There was one time when the celibate childless men allowed married lay people with children to have a voice.  That was back during the papal commission on birth control.  That lay voice was an eye opening experience for the vast majority of the clergy on that commission.  They voted to allow for artificial birth control because they heard from thousands of Catholic men and women that family life was not like Ozzie and Harriet, father did not always know best, and that Mr Ed had better advice than Fr Ed.  Pope Paul VI opted to reinforce the authority of childless celibate popes and the results of that decision are seen in generations of empty pews and fewer and fewer vocations.  We have now reached the point that young women are less inclined to participate in religion than young men.  That's a first and that is a damning sign for the future.  Unless Pope Francis can work some sort of gender miracle with in the Church, his predecessor will have gotten precisely what he wanted, a much smaller remnant church in the West with almost all vocations coming from Africa.  This will last only as long as women bring up the rear in access to educational and economic opportunities in Africa.

I'm well aware that the conservative Catholic will say it was birth control itself that caused all these problems for the Church.  Fewer children equals fewer vocations they will say and birth control  most definitely raises the 'it's all about me' quotient.  I've found that interesting in that it implies vocations are directly dependent, not on God, but on women having many children.  The historical idea seems to be that God calls some of the surplus children to religious vocations.  There is of course, another truth. God wouldn't have to rely on the surplus children if Catholicism didn't insist on a completely celibate male clergy.  God could rely on volunteers from all of His children which seems to be the message from the Pentecostal and Evangelical movement. If all Catholics could participate in the sacramental life of the Church, including leading the liturgy, we would have more than enough sacramental leaders and no gender issue.

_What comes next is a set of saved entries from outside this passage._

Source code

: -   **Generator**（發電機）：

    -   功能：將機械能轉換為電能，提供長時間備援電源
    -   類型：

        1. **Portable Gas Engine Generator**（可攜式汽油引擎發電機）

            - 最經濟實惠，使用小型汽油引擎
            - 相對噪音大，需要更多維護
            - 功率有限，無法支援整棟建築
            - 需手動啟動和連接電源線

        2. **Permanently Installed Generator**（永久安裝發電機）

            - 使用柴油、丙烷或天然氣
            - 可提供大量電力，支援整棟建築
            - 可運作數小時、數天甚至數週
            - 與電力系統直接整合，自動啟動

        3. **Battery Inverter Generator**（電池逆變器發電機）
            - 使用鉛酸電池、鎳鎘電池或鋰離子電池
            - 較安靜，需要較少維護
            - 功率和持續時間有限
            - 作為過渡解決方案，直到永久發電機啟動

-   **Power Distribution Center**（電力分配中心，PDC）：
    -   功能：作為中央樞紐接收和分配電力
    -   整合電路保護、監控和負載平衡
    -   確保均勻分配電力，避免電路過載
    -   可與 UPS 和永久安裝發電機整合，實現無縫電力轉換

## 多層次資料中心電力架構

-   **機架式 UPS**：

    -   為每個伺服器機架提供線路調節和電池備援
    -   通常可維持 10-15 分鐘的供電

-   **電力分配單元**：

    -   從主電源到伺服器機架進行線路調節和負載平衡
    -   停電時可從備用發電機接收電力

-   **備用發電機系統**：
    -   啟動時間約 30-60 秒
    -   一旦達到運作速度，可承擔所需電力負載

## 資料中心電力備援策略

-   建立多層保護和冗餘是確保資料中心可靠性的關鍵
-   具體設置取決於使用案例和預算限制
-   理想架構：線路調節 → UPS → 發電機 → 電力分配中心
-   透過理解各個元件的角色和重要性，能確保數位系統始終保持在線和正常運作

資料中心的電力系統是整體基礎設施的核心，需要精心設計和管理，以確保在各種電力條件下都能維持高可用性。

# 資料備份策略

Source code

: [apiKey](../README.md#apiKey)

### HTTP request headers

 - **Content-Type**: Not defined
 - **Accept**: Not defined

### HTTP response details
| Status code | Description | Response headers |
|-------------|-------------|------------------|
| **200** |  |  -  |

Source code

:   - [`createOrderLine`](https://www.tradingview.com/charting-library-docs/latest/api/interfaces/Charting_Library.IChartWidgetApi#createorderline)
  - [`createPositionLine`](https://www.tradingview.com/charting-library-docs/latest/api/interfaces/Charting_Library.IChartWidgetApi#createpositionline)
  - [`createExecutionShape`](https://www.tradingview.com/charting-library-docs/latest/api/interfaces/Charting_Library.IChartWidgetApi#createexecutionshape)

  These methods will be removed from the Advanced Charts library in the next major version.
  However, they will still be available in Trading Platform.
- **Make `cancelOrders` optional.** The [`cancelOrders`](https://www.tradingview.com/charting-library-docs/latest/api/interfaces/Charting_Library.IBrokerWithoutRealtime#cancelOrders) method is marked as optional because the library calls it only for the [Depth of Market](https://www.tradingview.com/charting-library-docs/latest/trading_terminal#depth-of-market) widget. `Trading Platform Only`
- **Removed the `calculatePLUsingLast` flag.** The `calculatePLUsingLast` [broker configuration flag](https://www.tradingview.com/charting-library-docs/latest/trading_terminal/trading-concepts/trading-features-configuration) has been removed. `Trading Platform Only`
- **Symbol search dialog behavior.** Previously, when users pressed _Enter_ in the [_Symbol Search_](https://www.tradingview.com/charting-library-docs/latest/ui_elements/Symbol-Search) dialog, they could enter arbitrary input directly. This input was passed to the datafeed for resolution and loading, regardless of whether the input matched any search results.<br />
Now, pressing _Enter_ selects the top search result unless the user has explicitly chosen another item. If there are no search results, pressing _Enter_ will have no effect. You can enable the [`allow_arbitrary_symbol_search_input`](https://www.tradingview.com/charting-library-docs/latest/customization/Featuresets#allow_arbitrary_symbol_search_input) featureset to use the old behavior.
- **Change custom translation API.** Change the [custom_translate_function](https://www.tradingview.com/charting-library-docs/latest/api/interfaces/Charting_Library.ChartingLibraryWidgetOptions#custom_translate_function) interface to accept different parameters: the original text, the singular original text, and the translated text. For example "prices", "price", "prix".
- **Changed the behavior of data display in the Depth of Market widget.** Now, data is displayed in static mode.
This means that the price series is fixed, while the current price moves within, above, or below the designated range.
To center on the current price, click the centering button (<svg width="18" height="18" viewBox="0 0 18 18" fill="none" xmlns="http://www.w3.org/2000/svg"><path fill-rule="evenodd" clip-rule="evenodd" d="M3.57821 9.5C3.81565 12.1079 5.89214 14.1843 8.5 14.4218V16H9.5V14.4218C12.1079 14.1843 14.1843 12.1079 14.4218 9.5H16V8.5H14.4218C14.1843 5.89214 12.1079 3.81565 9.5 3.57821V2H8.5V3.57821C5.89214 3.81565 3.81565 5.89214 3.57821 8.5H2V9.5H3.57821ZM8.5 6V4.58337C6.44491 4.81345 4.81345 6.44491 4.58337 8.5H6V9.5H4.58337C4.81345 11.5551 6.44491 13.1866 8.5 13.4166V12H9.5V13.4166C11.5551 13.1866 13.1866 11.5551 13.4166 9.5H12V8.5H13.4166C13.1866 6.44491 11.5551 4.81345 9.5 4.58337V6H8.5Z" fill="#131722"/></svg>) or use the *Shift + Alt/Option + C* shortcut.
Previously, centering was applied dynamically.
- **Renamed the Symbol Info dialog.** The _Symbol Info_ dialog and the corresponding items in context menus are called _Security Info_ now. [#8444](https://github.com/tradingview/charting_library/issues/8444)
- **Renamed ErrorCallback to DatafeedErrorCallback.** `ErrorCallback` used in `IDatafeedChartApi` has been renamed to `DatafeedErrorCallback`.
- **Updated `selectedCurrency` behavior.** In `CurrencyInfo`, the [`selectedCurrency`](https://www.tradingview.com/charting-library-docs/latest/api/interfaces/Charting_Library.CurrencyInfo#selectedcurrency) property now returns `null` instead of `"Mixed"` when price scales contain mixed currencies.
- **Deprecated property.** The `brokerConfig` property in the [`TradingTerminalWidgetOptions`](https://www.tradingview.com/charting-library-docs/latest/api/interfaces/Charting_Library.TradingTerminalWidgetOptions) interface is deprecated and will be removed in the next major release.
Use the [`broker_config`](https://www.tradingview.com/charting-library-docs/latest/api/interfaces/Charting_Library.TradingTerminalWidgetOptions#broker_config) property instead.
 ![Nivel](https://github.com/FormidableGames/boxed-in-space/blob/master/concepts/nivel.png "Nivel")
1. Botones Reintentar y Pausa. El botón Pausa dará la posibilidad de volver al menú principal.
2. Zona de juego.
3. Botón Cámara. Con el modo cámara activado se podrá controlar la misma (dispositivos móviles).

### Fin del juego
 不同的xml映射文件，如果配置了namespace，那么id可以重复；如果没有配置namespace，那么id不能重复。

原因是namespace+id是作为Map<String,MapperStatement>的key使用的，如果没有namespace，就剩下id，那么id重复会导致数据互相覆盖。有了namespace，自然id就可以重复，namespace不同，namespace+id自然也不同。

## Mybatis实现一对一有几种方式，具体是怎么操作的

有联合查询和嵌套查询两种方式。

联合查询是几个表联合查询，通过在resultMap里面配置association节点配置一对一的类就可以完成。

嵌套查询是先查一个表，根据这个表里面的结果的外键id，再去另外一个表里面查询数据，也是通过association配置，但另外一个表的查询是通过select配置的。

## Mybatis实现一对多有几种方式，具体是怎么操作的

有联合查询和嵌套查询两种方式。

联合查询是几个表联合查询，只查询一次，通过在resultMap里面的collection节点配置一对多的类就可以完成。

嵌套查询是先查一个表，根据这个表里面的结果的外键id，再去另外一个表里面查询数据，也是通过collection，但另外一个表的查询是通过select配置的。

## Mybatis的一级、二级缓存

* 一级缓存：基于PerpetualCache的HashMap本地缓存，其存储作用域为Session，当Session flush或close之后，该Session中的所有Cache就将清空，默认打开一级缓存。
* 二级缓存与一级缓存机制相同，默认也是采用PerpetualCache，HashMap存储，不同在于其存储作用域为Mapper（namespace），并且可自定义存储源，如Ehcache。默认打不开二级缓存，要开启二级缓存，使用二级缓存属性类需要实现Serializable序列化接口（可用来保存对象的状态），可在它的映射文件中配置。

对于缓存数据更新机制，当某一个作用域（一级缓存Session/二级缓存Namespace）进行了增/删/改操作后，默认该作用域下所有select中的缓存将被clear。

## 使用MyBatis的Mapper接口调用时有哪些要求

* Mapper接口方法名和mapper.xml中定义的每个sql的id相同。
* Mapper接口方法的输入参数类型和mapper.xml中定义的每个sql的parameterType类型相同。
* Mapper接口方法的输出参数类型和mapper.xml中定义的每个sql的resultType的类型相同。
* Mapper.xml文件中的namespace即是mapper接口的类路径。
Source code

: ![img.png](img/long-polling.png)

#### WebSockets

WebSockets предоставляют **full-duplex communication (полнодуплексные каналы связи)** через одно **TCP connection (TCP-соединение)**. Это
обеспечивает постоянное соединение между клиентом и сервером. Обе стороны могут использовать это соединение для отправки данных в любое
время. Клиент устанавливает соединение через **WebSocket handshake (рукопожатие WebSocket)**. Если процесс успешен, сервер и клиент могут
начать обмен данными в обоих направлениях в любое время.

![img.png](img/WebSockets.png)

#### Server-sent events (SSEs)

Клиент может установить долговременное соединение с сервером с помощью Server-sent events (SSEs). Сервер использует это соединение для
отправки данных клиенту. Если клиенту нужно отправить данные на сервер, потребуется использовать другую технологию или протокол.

Pope Francis is certainly familiar with the explosion in Pentecostal and Evangelical churches in Latin America.  He's also familiar with the popularity of Christian Base Communities in Catholic Latin America, a movement which was severely curtailed by his two predecessors precisely because Benedict and JPII felt these lay led communities diluted the theology of the celibate male priesthood.  Gender is one elephant in the Catholic livingroom, but the other is the celibate male priesthood itself.  Is Catholicism defined by it's desire to follow the teachings of Jesus or by it's uniquely celibate male priesthood?  Pope Francis appears to me to believe that for him the Church is both/and.  Unfortunately as far as women are concerned this is not really a both/and statement.  It's an 'I am/you are not' statement and that is not what Paul tells us Jesus taught. 





1 comment:

  1. I love how you put the point at your conclusion, Colleen: many Catholic leaders, Francis included, seem to think that Catholic women and gay Catholics and many other Catholics will continue to accept the both/and approach.


    For many of us, that approach is now beyond dysfunctional, and we're not about to accept it anymore. This is rapidly producing a serious crisis in institutional Catholicism, because a lot of us aren't going to step back into the insanity, the bifurcated mind and heart and soul, simply because we're commanded to do so.


    Not when we value having whole minds, hearts, and souls, and when we think this is the entire goal of Jesus's teaching and ministry.